For years, obstetricians have looked to see whether an increase in stressful events can either cause miscarriage, result in preterm delivery, or harm a fetus. Up until recently, the consensus has been that while excessive physical work can bring on preterm labor, emotional stress did not seem to have negative effects on pregnancy outcomes.

This conclusion, however, has since been challenged. There now is information to indicate that stress can cause the body to produce certain hormones that can cause miscarriage or bring on preterm labor. And beyond that, the emotional consequences of stress can range from a mild sense of being overwhelmed to severe episodes of depression. 

Below are several techniques both women and the clinicians who care for them have found useful in helping to relieve stress.

Gaining Control of Your Life

1. Take a close look at your lifestyle. Look at your work activities, home and family responsibilities, and other obligations. Include time for yourself for such activities as exercise, down time, and socializing. Is this schedule achievable? Sustainable? Satisfying? If not, accept the reality that you have to change the schedule.

Task A:
Answer these questions about the passage on stress in pregnancy:
(i) According to the earlier consensus, what could bring on preterm labor?
(ii) What does the newer information say stress can cause the body to produce?
(iii) What activities does the passage name as time for yourself?
Task B:
Reproduce the passage on stress in pregnancy between "Gaining Control of" and "change the schedule.", inclusive.
The data items below aren't needed for anything here.

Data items
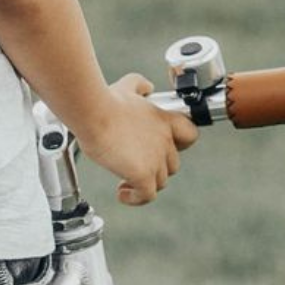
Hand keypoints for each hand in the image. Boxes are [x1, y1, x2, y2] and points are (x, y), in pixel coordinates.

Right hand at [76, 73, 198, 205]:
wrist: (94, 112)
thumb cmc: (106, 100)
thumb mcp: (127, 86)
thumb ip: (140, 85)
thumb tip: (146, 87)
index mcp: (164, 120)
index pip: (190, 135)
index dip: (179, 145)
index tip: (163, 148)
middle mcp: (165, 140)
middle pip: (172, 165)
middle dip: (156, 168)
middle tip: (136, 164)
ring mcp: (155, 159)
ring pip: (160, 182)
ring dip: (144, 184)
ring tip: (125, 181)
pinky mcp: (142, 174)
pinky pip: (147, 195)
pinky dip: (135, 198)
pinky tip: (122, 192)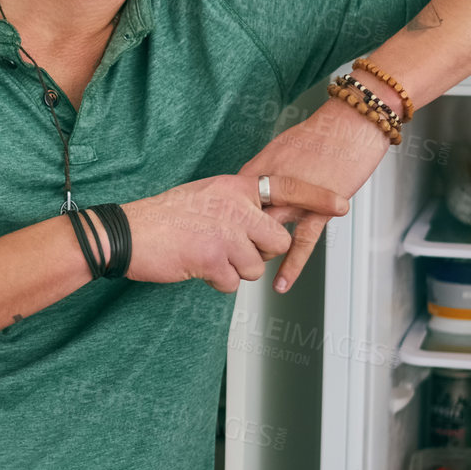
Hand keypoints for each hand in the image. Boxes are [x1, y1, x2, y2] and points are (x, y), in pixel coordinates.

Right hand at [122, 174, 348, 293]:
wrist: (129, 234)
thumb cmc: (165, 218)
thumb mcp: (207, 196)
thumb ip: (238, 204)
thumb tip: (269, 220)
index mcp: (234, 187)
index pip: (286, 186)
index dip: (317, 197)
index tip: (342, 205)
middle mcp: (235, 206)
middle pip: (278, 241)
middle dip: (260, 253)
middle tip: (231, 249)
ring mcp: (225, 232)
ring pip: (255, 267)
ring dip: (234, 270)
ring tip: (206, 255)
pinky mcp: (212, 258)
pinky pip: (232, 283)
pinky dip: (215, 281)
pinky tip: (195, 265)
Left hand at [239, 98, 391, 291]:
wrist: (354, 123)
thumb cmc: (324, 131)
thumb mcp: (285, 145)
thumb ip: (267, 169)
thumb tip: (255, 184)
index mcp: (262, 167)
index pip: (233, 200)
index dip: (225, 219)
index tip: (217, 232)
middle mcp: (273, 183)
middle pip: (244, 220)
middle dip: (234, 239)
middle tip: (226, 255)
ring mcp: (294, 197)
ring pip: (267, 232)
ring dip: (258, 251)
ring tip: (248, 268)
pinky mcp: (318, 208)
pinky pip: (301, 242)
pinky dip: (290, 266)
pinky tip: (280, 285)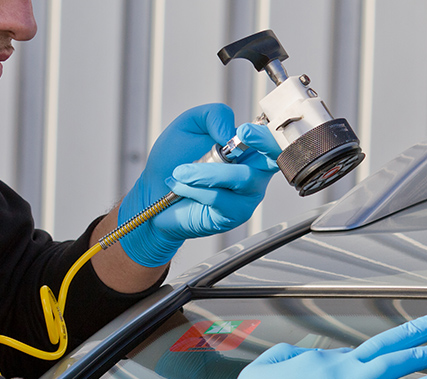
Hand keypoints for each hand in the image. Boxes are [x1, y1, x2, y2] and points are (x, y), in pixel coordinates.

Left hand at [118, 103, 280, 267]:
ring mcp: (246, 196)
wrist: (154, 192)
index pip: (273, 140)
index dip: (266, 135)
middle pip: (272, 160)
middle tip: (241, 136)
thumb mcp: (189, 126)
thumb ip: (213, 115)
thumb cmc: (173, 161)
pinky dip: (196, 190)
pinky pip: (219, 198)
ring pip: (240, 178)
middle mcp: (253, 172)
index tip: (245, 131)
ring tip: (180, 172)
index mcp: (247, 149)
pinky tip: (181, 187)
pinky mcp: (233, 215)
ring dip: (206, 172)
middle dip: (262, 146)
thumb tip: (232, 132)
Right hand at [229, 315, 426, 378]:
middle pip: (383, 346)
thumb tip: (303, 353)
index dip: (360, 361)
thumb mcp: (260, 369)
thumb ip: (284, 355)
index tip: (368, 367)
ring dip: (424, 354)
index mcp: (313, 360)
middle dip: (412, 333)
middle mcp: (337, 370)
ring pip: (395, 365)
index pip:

---

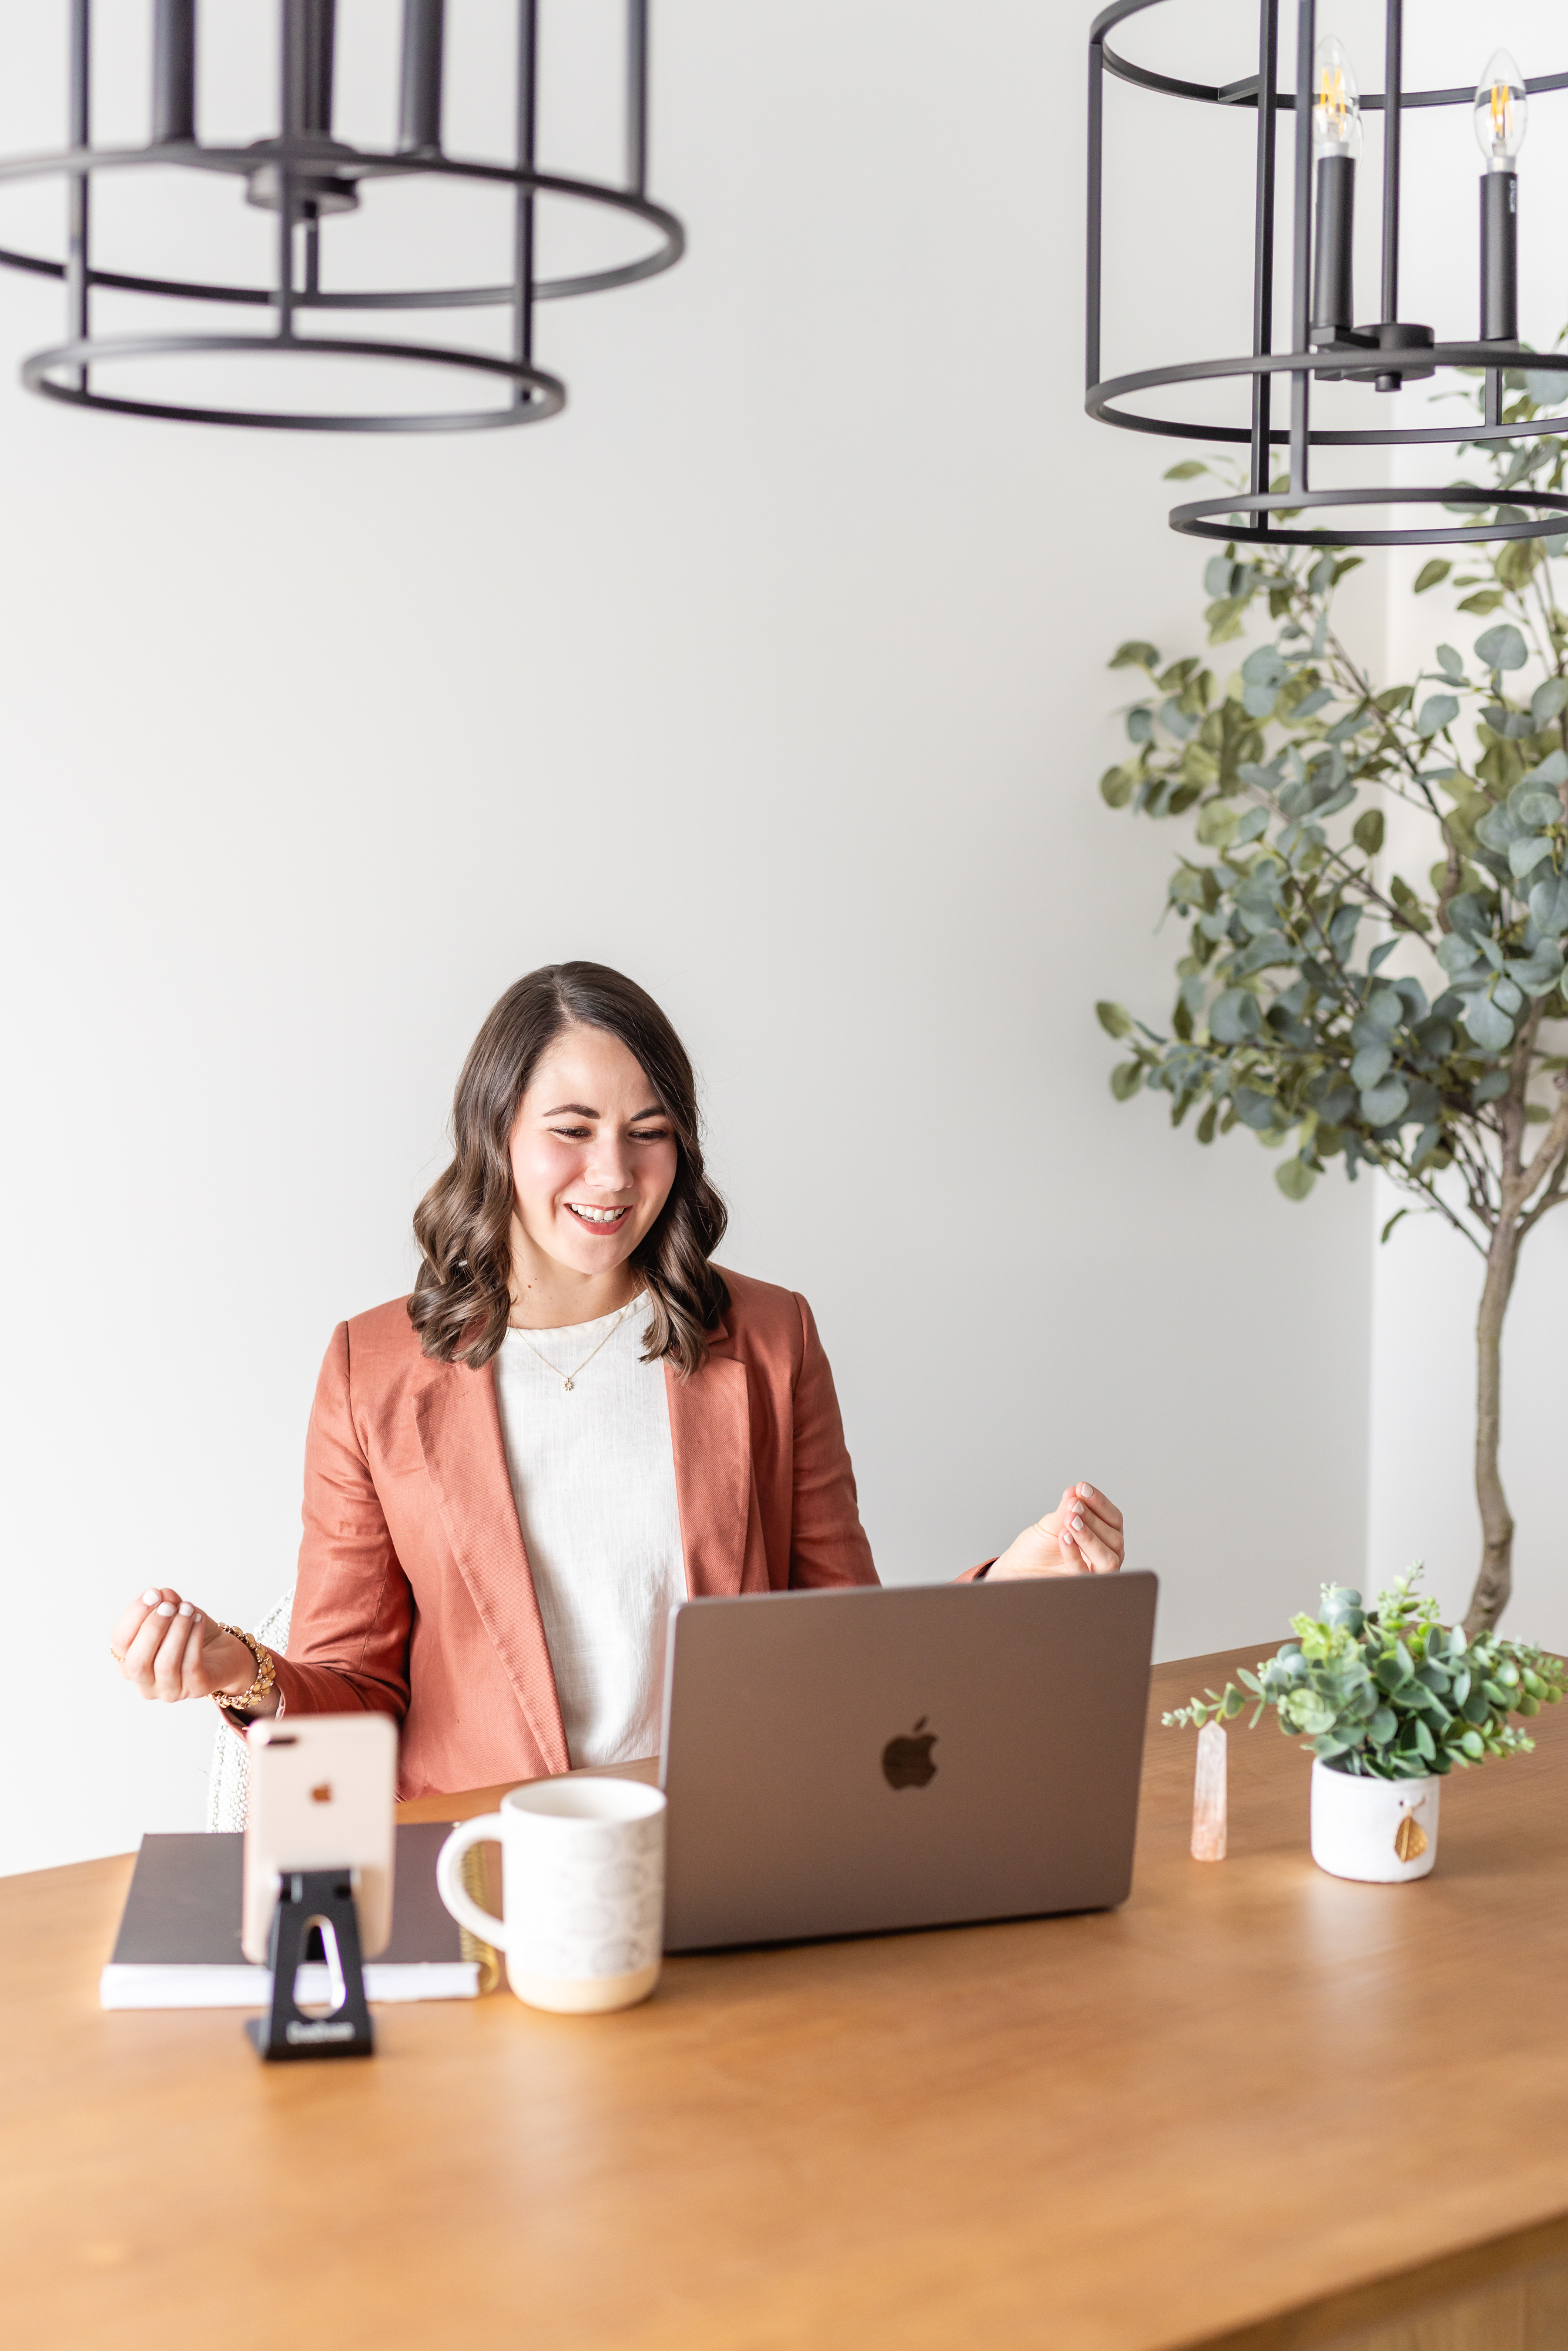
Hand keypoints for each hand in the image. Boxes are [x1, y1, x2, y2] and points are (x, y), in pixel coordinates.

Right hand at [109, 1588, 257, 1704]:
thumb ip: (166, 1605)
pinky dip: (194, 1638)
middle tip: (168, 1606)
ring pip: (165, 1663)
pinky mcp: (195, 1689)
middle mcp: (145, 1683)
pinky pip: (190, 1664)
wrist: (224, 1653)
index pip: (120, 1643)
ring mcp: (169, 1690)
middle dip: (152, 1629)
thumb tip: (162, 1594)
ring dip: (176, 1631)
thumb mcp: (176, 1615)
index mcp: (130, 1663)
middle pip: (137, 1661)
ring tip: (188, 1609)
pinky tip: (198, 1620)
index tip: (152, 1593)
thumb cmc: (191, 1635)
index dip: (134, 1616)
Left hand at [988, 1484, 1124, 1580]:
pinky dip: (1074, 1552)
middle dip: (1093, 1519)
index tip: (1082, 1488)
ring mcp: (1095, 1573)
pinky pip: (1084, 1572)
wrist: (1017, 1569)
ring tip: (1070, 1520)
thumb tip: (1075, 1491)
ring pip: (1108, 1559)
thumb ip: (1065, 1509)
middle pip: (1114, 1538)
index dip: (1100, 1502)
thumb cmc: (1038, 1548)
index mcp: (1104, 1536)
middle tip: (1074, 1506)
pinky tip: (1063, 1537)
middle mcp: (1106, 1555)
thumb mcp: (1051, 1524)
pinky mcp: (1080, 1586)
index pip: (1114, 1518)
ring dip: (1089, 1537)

--

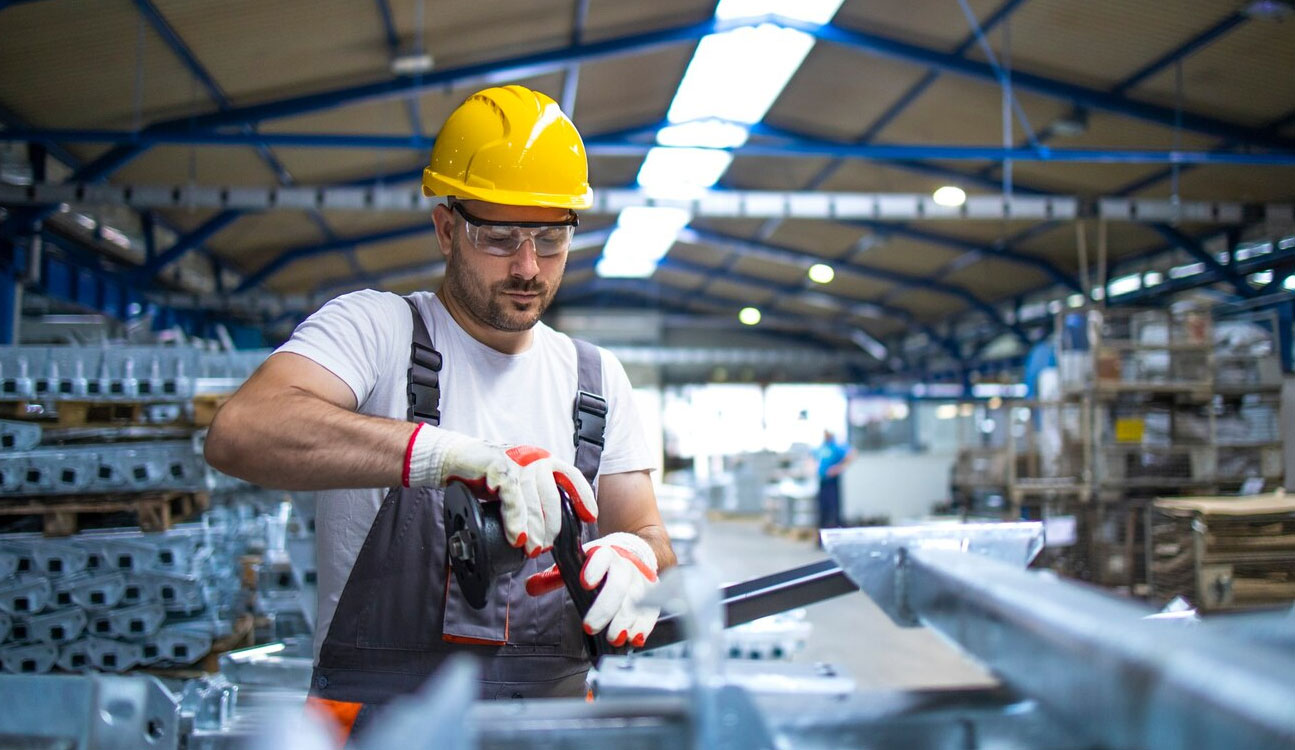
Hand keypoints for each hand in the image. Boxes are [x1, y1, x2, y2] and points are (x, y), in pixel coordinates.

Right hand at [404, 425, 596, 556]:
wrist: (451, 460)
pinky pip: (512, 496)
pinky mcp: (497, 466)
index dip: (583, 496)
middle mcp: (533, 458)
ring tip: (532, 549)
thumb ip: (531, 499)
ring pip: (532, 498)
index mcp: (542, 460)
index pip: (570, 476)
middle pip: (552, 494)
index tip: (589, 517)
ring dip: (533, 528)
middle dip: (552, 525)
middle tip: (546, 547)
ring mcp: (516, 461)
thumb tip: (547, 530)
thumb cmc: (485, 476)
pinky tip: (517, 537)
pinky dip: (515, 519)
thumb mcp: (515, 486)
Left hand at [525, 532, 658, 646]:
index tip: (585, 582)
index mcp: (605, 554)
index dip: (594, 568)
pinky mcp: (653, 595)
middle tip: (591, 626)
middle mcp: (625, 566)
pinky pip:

Exercise response A:
(i) Excessive physical work.
(ii) Certain hormones that can cause miscarriage or bring on preterm labor.
(iii) Exercise, down time, and socializing.

Exercise response B:
Gaining Control of Your Life

1. Take a close look at your lifestyle. Look at your work activities, home and family responsibilities, and other obligations. Include time for yourself for such activities as exercise, down time, and socializing. Is this schedule achievable? Sustainable? Satisfying? If not, accept the reality that you have to change the schedule.